Mediation in the informal context leads to a resolution (court-annexed mediation as envisaged under the Civil Procedure Act, Cap. 21 is a settlement process) and in environmental management it involves parties‟ participation in development planning, decision making and project implementation. The parties must be well informed so as to make sound judgements on environmental issues.

As such ADR mechanisms allow public participation in enhancing access to justice as they bring in an element of efficiency, effectiveness, flexibility, cost-effectiveness, autonomy, speed and voluntariness in conflict management. Some like mediation and negotiation are informal and not subject to procedural technicalities as does the court process. They are thus effective to the extent that they will be expeditious and cost-effective compared to litigation.

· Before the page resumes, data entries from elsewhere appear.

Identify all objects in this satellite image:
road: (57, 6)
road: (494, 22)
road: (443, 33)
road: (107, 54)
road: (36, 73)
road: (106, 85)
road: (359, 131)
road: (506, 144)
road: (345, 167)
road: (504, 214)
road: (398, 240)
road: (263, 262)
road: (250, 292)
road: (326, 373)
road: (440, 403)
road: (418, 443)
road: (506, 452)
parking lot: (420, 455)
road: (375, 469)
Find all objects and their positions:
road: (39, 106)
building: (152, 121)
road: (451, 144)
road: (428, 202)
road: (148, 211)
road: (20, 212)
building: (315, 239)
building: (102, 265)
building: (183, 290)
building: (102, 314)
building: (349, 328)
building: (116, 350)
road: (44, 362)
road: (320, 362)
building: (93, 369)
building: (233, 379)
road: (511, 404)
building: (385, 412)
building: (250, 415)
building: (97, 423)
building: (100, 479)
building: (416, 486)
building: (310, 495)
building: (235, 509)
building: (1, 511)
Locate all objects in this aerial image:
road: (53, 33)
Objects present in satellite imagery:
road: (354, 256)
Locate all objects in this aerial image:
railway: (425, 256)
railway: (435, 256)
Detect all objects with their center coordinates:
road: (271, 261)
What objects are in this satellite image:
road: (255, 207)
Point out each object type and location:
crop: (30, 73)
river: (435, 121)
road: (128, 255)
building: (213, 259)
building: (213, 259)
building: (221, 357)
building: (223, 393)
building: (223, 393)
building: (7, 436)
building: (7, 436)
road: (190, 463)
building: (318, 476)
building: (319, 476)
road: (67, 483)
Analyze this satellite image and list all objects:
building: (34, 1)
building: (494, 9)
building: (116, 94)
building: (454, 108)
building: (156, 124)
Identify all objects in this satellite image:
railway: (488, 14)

Opportunities for ADR in Natural Resource Related Conflict management

For the constitutional right of access to justice to be realized, there has to be a framework based on the principles of: expedition; proportionality; equality of opportunity; fairness of process; party autonomy; cost-effectiveness; party satisfaction and effectiveness of remedies.

ADR mechanisms offer a promise in resolving natural resource related conflicts and communities’ empowerment for environmental justice in Kenya.

Recognition of ADR and traditional dispute resolution mechanisms is thus predicated on these cardinal principles since they have advantages that would guarantee that everyone has access to justice (whether in courts or in other informal fora) and conflicts are to be resolved expeditiously and without undue regard to procedural hurdles that encumber the court system.

Conflict management through litigation can take years before the parties can get justice in their matters due to the formality and resource limitations placed on the legal system by competing fiscal constraints and public demands for justice. It is also borne out of the recognition of the diverse cultures of the various communities in Kenya as the foundation of the nation and cumulative civilization of the Kenyan people and nation. Most of these mechanisms are entwined within the cultures of most Kenyan communities which are also protected by the Constitution.

In Africa, there is the problem of the imposed Eurocentric law. The definition of the rule of law must be expanded to include those notions of justice that are held dear and respected by communities in Africa and Kenya. It must include the tenets of customary law and traditional justice systems.

To sum up, land dispute resolution through Mediation has proved to be more effective compared to court handled litigations.